In 1962, Griner began working for NASA at the Jet Propulsion Laboratory in California as an engineering technician. He worked on chemical wind tunnel; chemical (hypersonic) shock tube; telemetery (testing spacecraft communications); spacecraft temperature control while in the space simulator; and modal vibration testing of spacecraft to check integrity between tests. In 1965, he left NASA to enter the Los Angeles College of Chiropractic.This departure and shift from a focus on engineering to one of the human body (although engineering has never been out of the picture) was precipitated by meeting a group of chiropractors who were practicing a non-traditional technique. The group learned of Griner through a patient who was also an acquaintance of Griner’s; they asked him to set up a test procedure to help them prove that although they were using a gentler technique, they were nevertheless still re-aligning the skeleton through special vector movement (what in chiropractic would be called a “directional non-force” technique).Griner felt that their system for trying to determine which way to push the bones was extremely naïve, in that it left out many variables. And when the test results were analyzed, they showed that the primary change was being made to the muscles, causing a secondary shift in the bone position. This was proved by the order of the progression of events. The chiropractors, thoroughly disappointed that Griner did not help them prove their premise, were certain they could find someone else who could set up a test that would prove them right (a less than scientific approach). But Griner’s curiosity had been raised: what caused muscles to become hyper-contracted?
Armed with a research project, Griner quit NASA, took a part-time job, and went to chiropractic college primarily to obtain knowledge in anatomy and physiology. His intention never was to become a chiropractor; rather, he hoped he would find the answers and information about muscles he was looking for: what causes muscles to go into permanent contraction, or hypertonus. But throughout chiropractic college, he never did find the answers.
He did however, while still in school, begin working on fellow students with a rudimentary form of what would eventually evolve into his therapy, and he even used these techniques while in the externship clinic. Although a graduate of chiropractic college, Griner has never practiced traditional chiropractic. After graduation, he continued to read and investigate those portions of the textbooks that were not covered as class material, including Guyton’s Physiology (3rd Edition). At this point, some of the mechanisms of muscle hypertonicity became apparent to him.

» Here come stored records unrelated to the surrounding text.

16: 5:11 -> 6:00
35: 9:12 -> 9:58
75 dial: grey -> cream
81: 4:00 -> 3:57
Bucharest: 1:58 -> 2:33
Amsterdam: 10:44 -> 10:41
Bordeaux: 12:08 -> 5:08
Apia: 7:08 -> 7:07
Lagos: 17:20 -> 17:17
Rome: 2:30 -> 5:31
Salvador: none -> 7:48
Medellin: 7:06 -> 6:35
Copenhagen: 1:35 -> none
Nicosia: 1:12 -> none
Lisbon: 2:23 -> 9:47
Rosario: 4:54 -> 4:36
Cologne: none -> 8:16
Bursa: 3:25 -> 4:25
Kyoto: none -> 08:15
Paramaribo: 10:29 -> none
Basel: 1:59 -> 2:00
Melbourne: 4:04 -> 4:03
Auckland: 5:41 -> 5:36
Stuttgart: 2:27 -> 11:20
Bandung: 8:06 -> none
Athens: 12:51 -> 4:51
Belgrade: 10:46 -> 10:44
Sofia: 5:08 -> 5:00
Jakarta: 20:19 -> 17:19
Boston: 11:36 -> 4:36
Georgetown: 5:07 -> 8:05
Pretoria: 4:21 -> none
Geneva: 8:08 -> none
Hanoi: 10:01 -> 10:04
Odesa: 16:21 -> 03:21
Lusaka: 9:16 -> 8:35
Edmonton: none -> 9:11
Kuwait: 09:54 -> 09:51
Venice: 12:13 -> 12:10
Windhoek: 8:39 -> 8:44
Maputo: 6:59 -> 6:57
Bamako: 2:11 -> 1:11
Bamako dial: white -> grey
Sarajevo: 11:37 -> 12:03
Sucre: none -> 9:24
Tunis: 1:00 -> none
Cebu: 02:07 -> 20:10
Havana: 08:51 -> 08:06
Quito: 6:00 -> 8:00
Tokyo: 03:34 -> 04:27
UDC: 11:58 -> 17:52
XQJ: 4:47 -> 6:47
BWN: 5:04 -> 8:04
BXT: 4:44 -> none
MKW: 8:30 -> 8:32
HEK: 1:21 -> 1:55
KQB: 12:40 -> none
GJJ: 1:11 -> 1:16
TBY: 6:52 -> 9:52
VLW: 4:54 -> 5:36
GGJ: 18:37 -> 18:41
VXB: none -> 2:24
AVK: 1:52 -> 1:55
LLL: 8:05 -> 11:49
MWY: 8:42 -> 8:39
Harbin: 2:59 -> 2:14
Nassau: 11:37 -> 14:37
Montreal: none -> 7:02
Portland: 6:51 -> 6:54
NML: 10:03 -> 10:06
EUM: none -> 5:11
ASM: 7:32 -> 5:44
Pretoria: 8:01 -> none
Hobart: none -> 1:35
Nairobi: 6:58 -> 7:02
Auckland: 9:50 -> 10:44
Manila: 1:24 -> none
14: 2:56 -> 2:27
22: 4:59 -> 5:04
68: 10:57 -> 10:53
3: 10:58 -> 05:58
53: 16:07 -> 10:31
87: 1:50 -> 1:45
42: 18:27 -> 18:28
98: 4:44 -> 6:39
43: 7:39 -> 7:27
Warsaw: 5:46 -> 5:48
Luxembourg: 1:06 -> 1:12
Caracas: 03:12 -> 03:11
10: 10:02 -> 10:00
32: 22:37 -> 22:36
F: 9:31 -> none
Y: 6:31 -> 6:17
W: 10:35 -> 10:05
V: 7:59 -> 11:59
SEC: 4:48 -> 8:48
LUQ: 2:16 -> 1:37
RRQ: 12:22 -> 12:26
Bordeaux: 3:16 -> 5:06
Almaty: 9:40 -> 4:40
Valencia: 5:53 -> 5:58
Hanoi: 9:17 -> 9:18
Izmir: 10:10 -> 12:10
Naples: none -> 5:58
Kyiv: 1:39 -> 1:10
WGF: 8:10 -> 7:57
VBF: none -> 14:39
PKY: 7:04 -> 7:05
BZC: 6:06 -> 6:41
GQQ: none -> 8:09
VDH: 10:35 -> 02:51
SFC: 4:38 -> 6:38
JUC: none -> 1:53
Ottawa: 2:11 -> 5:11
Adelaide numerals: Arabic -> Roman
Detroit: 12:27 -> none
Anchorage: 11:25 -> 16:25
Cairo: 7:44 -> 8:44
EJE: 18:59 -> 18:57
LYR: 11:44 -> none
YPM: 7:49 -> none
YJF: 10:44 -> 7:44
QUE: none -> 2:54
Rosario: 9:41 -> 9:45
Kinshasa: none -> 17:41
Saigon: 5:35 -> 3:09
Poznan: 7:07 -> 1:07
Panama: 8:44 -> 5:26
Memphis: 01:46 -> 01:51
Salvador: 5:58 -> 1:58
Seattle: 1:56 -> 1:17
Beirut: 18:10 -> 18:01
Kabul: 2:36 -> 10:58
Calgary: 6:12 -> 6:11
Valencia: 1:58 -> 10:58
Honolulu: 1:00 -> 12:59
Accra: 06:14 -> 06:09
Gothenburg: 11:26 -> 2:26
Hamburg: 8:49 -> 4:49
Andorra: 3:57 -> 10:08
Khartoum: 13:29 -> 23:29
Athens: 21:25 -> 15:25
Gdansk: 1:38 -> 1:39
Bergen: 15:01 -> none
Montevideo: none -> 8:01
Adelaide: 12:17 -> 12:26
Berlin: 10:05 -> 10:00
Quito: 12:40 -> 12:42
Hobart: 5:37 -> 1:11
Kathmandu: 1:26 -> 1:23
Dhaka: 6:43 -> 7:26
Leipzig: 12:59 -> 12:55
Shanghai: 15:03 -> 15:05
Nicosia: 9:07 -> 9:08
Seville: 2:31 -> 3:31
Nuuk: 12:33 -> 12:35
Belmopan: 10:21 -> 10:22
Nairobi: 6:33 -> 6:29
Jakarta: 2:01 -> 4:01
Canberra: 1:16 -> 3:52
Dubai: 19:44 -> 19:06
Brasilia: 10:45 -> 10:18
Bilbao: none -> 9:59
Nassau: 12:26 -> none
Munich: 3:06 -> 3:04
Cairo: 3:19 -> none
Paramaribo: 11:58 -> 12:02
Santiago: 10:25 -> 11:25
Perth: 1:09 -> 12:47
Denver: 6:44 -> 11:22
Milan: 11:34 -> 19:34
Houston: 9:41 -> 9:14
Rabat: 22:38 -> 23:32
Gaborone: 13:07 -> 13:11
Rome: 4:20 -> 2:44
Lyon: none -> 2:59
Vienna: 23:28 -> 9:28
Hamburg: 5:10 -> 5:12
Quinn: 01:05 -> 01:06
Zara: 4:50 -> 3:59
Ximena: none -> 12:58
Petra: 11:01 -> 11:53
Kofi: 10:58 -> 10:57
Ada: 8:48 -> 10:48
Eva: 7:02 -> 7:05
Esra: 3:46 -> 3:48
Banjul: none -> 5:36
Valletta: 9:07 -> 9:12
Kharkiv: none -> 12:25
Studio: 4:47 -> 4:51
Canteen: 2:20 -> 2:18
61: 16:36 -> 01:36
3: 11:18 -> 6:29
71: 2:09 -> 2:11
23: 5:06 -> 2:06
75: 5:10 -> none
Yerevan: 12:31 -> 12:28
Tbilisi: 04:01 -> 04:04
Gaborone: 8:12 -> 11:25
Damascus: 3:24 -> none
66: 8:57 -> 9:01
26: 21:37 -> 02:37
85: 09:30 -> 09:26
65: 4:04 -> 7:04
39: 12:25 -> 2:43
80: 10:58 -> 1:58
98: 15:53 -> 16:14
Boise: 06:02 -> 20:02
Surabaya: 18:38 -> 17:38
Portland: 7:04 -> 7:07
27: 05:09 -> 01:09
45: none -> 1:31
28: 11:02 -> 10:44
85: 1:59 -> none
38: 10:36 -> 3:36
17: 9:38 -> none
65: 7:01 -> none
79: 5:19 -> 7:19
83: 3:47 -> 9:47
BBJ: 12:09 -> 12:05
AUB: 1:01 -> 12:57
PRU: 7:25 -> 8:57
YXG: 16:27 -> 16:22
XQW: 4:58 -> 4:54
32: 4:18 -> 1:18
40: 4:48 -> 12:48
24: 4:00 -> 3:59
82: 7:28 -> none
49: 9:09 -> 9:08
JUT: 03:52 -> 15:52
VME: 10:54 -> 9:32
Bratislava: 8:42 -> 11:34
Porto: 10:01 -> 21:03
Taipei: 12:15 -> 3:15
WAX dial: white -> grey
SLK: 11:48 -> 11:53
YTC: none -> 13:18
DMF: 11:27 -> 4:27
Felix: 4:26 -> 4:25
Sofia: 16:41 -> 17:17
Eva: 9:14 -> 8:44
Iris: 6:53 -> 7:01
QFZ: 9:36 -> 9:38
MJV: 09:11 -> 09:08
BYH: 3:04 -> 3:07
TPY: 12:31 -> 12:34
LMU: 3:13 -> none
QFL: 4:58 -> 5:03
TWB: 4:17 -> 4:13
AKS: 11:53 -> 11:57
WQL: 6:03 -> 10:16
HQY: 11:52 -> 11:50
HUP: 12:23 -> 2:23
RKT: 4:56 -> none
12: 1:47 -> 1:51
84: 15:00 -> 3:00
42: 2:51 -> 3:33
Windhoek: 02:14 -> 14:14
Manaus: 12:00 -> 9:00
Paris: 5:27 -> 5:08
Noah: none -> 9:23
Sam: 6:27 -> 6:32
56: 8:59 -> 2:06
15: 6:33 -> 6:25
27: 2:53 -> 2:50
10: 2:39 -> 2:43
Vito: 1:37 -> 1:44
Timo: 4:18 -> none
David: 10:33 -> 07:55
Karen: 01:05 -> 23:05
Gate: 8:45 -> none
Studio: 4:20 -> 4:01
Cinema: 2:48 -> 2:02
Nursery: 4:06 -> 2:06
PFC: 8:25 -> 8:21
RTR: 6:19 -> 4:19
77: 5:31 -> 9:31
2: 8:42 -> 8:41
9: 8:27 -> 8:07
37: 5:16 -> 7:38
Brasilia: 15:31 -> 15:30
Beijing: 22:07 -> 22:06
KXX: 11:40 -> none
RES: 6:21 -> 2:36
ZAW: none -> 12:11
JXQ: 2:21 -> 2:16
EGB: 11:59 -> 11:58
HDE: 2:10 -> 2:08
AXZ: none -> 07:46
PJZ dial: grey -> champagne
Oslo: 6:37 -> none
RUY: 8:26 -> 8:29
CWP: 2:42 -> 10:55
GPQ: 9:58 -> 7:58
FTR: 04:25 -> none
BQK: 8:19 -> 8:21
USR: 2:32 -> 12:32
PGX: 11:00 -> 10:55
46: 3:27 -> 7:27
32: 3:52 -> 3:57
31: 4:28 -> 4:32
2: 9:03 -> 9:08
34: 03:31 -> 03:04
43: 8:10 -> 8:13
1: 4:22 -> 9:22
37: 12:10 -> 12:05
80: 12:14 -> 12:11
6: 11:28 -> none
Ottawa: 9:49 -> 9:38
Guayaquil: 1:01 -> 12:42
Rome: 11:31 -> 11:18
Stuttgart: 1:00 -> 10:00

He then went into practice in 1971, using and developing his technique, including identifying and mapping the various patterns of muscle hypertonicity. And eventually, through working in his practice and the discovery of three important books, he finally was able to piece together the puzzle, and fully understand the entire mechanism of muscle hypertonicity. Those books were: Medical Physiology, two volume set, edited by Mountcastle; Fundamentals of Neurophysiology, edited by R. F. Schmidt; and Grant’s Anatomy. Discovering Grant was a revelation, in that theretofore he had always used Gray's Anatomy, which was unsatisfactory to his purposes.
In December of 1995, Thomas Griner retired from active practice and resides in Los Angeles (However, he can still be persuaded to treat special cases.) In January of 1996 he published, with Maxine Nunes as co-author, a book through Avery Publishing, entitled What’s Really Wrong With You? A Revolutionary Look at how Muscles Affect Your Health, ISBN 0-89529-658-6. The book is now self-published and is available through his website www.biopulser.com.